GOAL OF THE EXERCISE: For the entries below, report every line that includes the word "path".

(Collected data)
- - - - - - -

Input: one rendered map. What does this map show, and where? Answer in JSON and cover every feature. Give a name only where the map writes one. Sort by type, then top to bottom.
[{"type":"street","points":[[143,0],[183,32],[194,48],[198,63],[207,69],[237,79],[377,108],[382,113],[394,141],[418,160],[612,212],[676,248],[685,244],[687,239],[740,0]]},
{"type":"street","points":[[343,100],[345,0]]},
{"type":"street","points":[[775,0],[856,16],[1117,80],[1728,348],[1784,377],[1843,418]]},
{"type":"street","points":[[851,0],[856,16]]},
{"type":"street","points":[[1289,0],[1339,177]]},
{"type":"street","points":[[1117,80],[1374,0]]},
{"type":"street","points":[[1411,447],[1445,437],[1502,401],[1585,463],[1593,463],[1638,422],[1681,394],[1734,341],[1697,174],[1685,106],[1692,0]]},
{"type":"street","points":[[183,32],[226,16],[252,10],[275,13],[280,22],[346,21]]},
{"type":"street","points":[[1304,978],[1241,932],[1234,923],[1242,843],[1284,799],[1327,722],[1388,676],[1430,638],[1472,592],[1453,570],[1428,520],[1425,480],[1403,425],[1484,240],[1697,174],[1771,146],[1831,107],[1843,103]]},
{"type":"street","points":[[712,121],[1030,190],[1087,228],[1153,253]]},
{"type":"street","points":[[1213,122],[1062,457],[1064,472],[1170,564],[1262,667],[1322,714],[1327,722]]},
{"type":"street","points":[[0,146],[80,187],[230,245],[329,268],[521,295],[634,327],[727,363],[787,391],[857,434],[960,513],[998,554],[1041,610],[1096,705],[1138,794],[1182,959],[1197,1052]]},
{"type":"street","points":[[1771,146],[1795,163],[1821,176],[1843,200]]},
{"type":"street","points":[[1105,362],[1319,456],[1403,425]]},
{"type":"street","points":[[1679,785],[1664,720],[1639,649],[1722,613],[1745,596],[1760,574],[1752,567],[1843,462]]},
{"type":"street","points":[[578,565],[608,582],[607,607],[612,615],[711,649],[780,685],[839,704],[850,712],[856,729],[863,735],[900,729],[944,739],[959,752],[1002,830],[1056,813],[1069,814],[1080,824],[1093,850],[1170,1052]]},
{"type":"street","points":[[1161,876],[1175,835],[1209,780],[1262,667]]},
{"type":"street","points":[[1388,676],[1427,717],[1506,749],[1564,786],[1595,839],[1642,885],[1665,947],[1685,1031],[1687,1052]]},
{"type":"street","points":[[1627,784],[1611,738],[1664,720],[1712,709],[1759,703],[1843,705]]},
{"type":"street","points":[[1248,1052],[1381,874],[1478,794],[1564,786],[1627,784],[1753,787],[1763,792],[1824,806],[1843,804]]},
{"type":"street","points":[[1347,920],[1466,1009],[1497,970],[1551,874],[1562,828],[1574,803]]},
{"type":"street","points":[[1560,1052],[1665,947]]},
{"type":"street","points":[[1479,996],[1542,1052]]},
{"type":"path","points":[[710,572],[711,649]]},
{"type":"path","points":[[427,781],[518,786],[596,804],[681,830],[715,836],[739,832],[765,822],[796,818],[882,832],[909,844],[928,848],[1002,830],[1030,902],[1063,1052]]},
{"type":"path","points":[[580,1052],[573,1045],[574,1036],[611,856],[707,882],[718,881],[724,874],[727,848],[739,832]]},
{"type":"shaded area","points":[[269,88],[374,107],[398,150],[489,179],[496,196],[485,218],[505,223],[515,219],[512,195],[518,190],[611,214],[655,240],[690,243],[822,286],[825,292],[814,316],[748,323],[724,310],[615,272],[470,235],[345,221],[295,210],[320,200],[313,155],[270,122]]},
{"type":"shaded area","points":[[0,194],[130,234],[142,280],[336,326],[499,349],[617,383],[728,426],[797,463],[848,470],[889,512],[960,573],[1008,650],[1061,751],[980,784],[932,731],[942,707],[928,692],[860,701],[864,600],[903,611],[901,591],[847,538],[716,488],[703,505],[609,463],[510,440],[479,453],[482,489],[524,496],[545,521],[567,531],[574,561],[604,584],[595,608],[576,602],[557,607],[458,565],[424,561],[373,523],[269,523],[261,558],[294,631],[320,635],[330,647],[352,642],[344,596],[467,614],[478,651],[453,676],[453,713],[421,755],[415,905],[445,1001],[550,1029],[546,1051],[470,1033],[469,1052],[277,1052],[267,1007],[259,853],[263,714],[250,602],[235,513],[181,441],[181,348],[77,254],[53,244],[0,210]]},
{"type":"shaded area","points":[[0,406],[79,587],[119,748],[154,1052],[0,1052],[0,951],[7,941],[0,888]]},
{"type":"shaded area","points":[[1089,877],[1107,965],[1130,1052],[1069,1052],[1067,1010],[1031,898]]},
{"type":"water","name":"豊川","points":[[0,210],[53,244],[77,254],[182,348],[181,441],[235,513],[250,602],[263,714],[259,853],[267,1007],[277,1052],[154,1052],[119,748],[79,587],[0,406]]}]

- - - - - - -

ANSWER TO THE EXERCISE:
{"type":"path","points":[[710,572],[711,649]]},
{"type":"path","points":[[427,781],[518,786],[596,804],[681,830],[715,836],[739,832],[765,822],[796,818],[882,832],[909,844],[928,848],[1002,830],[1030,902],[1063,1052]]},
{"type":"path","points":[[580,1052],[573,1045],[574,1036],[611,856],[707,882],[718,881],[724,874],[727,848],[739,832]]},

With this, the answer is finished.